Lemma. If $a\mid 2^a+1$ and $b\mid 2^b+1$ , where $a=3^\alpha a'$ , $b=3^\beta b'$ , $3 \nmid a', b'$ and $a'$ and $b'$ are coprime, then $ab\mid 2^{ab}+1$ .
Proof. Obviously, $a$ and $b$ are odd.
$2^{ab}\equiv (-1)^b\equiv -1 \pmod{a}$ $2^{ab}\equiv (-1)^a\equiv -1 \pmod{b}$ By LTE, $v_3(2^{ab}+1)=v_3(ab)+1=\alpha + \beta + 1$ . Finally, as $a', b', 3^{\alpha+\beta}\mid 2^{ab}+1$ and all three numbers are pairwise coprime, $ab=a'b'3^{\alpha+\beta}\mid 2^{ab}+1$ . $\square$

We construct a sequence of primes $p_2, p_3, \dots, p_{2000}$ in the following manner.
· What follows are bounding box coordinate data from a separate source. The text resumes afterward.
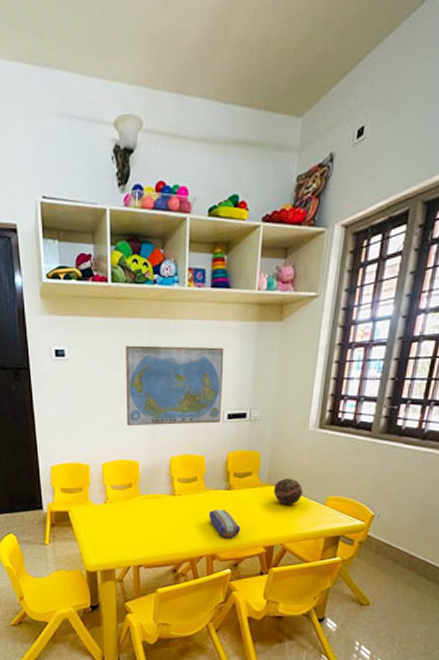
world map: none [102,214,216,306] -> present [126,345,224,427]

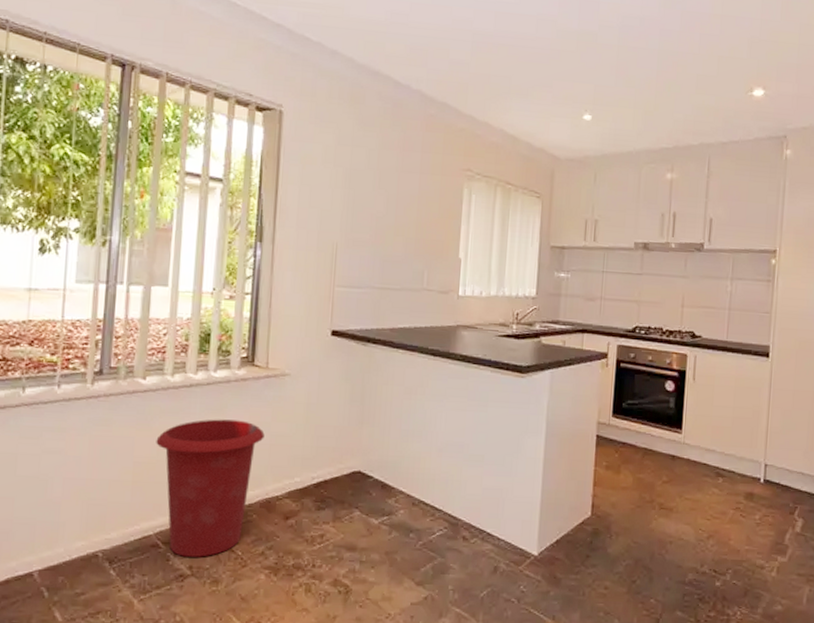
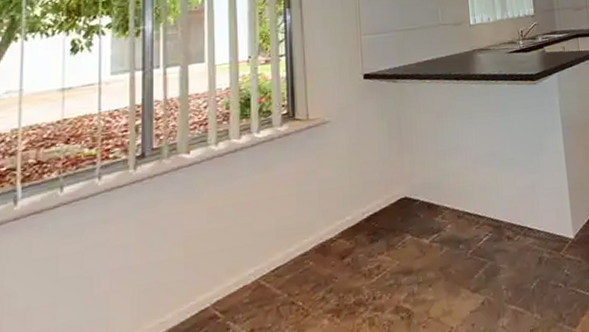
waste bin: present [156,419,265,557] -> none [205,173,312,322]

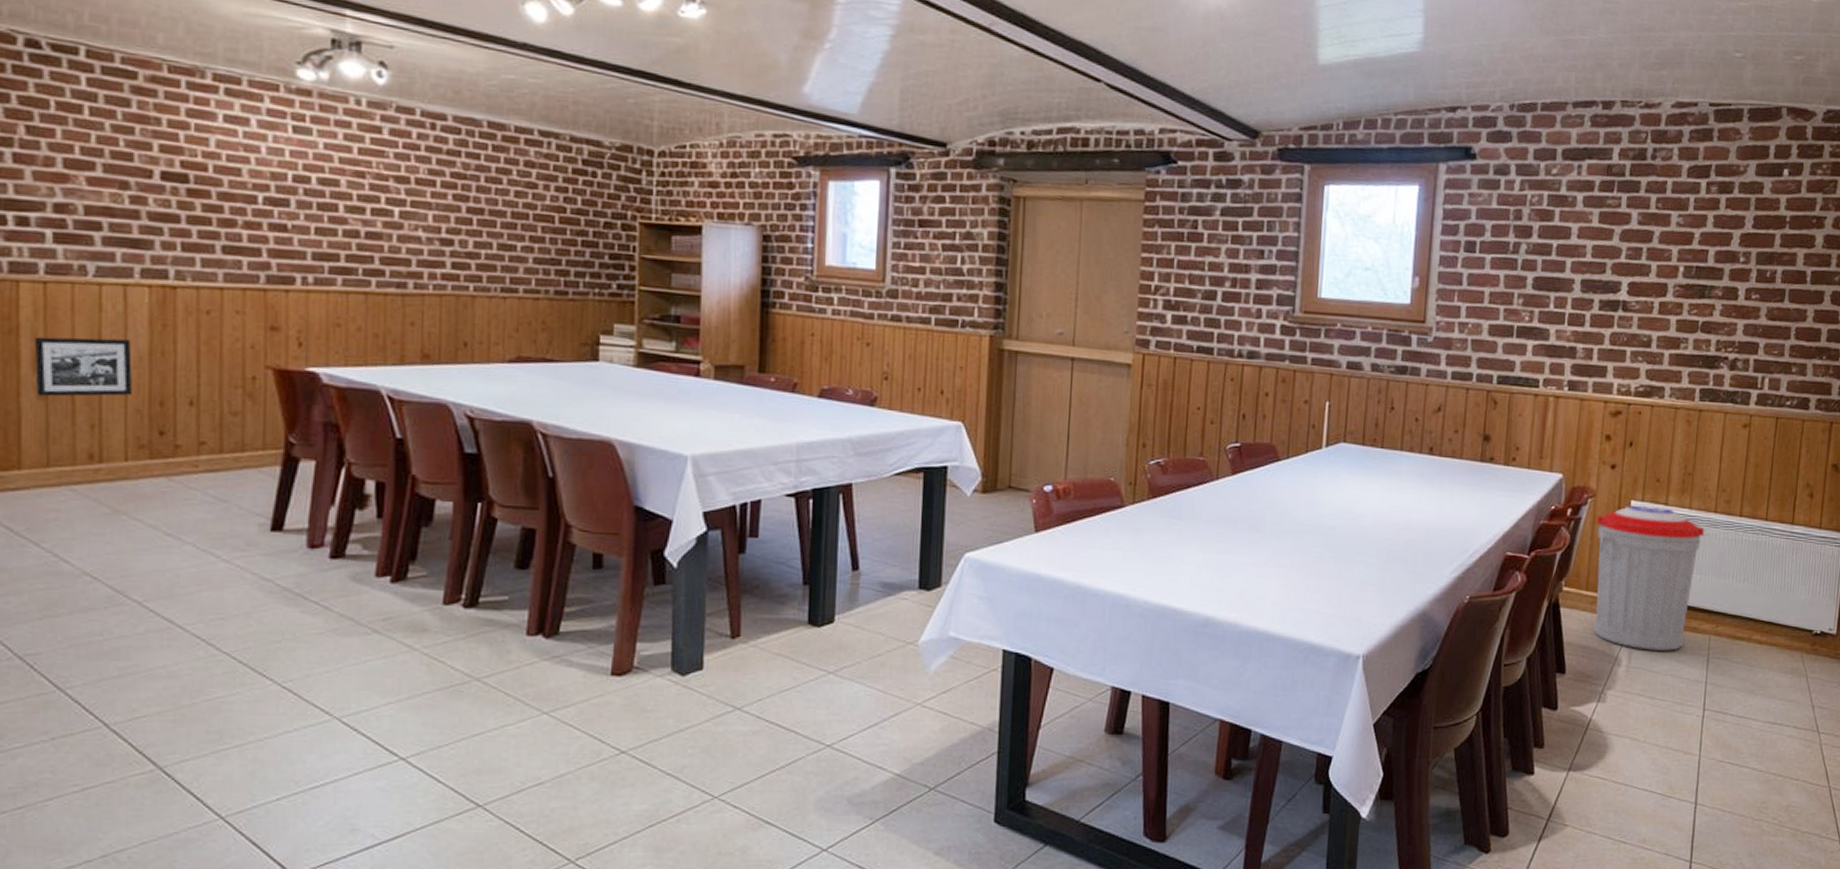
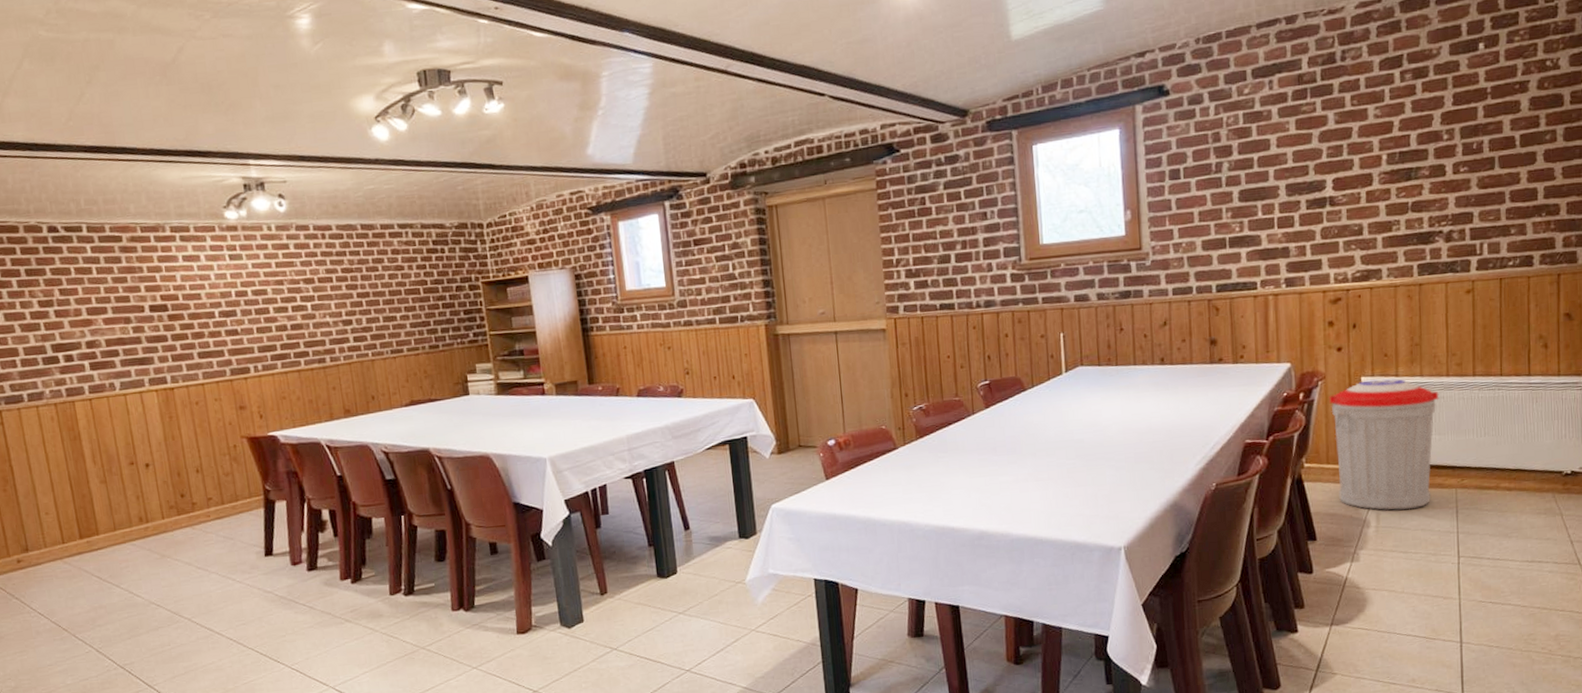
picture frame: present [34,336,133,397] -> none [91,432,159,481]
Let $p_2=19$ (so that $p_2\mid 2^{3^2}+1$ ). Inductively assume we have constructed $p_2, p_3, \dots, p_{i}$ , for some $i\ge 2$ , such that:
$\bullet$ all $p_j$ with $2\le j\le i$ are distinct,
$\bullet$ $p_j>3$ and $p_j\mid2^{3^{i}}+1$ for each $2\le j\le i$ .
As $2^{3^{i+1}}+1=(2^{3^i}+1)(4^{3^i}-2^{3^i}+1)$ and the greatest common divisor of the terms in the parenthesis is $3$ , we conclude that $4^{3^i}-2^{3^i}+1$ has all its prime divisors distinct from $p_j$ for $2\le j\le i$ . As $9\mid 2^{3^i}+1$ and $4^{3^i}-2^{3^i}+1>3$ , it has a prime factor $p_{i+1}>3$ , so the inductive claim holds for $i+1$ as well.

Having constructed $p_2, p_3, \dots, p_{2000}$ , let $n_i=3^i p_i$ for each $2\le i\le 2000$ . By LTE, $v_3(2^{n_i}+1)=i+1$ . By Fermat's Little Theorem, $2^{n_i}\equiv 2^{3^i p_i}\equiv 2^{3^i}\equiv -1\pmod{p_i}$ . Therefore, $n_i = 3^i p_i\mid 2^{n_i} + 1$ for each $i$ . Let $n=n_2n_3\dots n_{2000}$ . By repeated application of the lemma, $n\mid 2^n + 1$ , and by construction, $n$ has $2000$ distinct prime divisors.